#### Provided data

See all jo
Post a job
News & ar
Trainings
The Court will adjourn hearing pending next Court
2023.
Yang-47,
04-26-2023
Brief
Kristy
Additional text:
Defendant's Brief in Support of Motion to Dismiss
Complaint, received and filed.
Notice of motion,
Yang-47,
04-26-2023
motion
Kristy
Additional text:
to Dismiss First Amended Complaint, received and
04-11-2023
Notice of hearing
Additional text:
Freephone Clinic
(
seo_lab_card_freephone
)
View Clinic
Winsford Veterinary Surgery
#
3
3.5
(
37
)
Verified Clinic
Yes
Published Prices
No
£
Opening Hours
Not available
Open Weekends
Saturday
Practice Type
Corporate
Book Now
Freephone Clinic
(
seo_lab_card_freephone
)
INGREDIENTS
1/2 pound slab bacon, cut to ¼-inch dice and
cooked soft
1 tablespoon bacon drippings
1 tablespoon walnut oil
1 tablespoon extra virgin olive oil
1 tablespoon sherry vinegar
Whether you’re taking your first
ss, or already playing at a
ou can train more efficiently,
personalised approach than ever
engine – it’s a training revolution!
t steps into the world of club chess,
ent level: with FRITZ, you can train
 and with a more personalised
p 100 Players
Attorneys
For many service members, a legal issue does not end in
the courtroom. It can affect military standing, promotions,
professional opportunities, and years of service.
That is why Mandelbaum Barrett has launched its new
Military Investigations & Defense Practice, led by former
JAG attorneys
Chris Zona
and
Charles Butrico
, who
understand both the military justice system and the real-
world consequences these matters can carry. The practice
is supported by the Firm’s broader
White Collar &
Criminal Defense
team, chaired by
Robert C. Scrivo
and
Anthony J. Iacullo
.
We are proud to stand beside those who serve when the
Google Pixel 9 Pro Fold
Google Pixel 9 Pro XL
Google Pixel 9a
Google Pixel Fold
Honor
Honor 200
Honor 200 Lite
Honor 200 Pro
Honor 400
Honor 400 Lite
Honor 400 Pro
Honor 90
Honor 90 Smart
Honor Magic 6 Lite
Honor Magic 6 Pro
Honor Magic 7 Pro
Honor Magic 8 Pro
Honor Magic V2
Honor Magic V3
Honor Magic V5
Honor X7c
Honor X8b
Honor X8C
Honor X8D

#### Task
Reproduce every line of the rows above word for word, in their original order.

#### Worked solution
See all jo
Post a job
News & ar
Trainings
The Court will adjourn hearing pending next Court
2023.
Yang-47,
04-26-2023
Brief
Kristy
Additional text:
Defendant's Brief in Support of Motion to Dismiss
Complaint, received and filed.
Notice of motion,
Yang-47,
04-26-2023
motion
Kristy
Additional text:
to Dismiss First Amended Complaint, received and
04-11-2023
Notice of hearing
Additional text:
Freephone Clinic
(
seo_lab_card_freephone
)
View Clinic
Winsford Veterinary Surgery
#
3
3.5
(
37
)
Verified Clinic
Yes
Published Prices
No
£
Opening Hours
Not available
Open Weekends
Saturday
Practice Type
Corporate
Book Now
Freephone Clinic
(
seo_lab_card_freephone
)
INGREDIENTS
1/2 pound slab bacon, cut to ¼-inch dice and
cooked soft
1 tablespoon bacon drippings
1 tablespoon walnut oil
1 tablespoon extra virgin olive oil
1 tablespoon sherry vinegar
Whether you’re taking your first
ss, or already playing at a
ou can train more efficiently,
personalised approach than ever
engine – it’s a training revolution!
t steps into the world of club chess,
ent level: with FRITZ, you can train
 and with a more personalised
p 100 Players
Attorneys
For many service members, a legal issue does not end in
the courtroom. It can affect military standing, promotions,
professional opportunities, and years of service.
That is why Mandelbaum Barrett has launched its new
Military Investigations & Defense Practice, led by former
JAG attorneys
Chris Zona
and
Charles Butrico
, who
understand both the military justice system and the real-
world consequences these matters can carry. The practice
is supported by the Firm’s broader
White Collar &
Criminal Defense
team, chaired by
Robert C. Scrivo
and
Anthony J. Iacullo
.
We are proud to stand beside those who serve when the
Google Pixel 9 Pro Fold
Google Pixel 9 Pro XL
Google Pixel 9a
Google Pixel Fold
Honor
Honor 200
Honor 200 Lite
Honor 200 Pro
Honor 400
Honor 400 Lite
Honor 400 Pro
Honor 90
Honor 90 Smart
Honor Magic 6 Lite
Honor Magic 6 Pro
Honor Magic 7 Pro
Honor Magic 8 Pro
Honor Magic V2
Honor Magic V3
Honor Magic V5
Honor X7c
Honor X8b
Honor X8C
Honor X8D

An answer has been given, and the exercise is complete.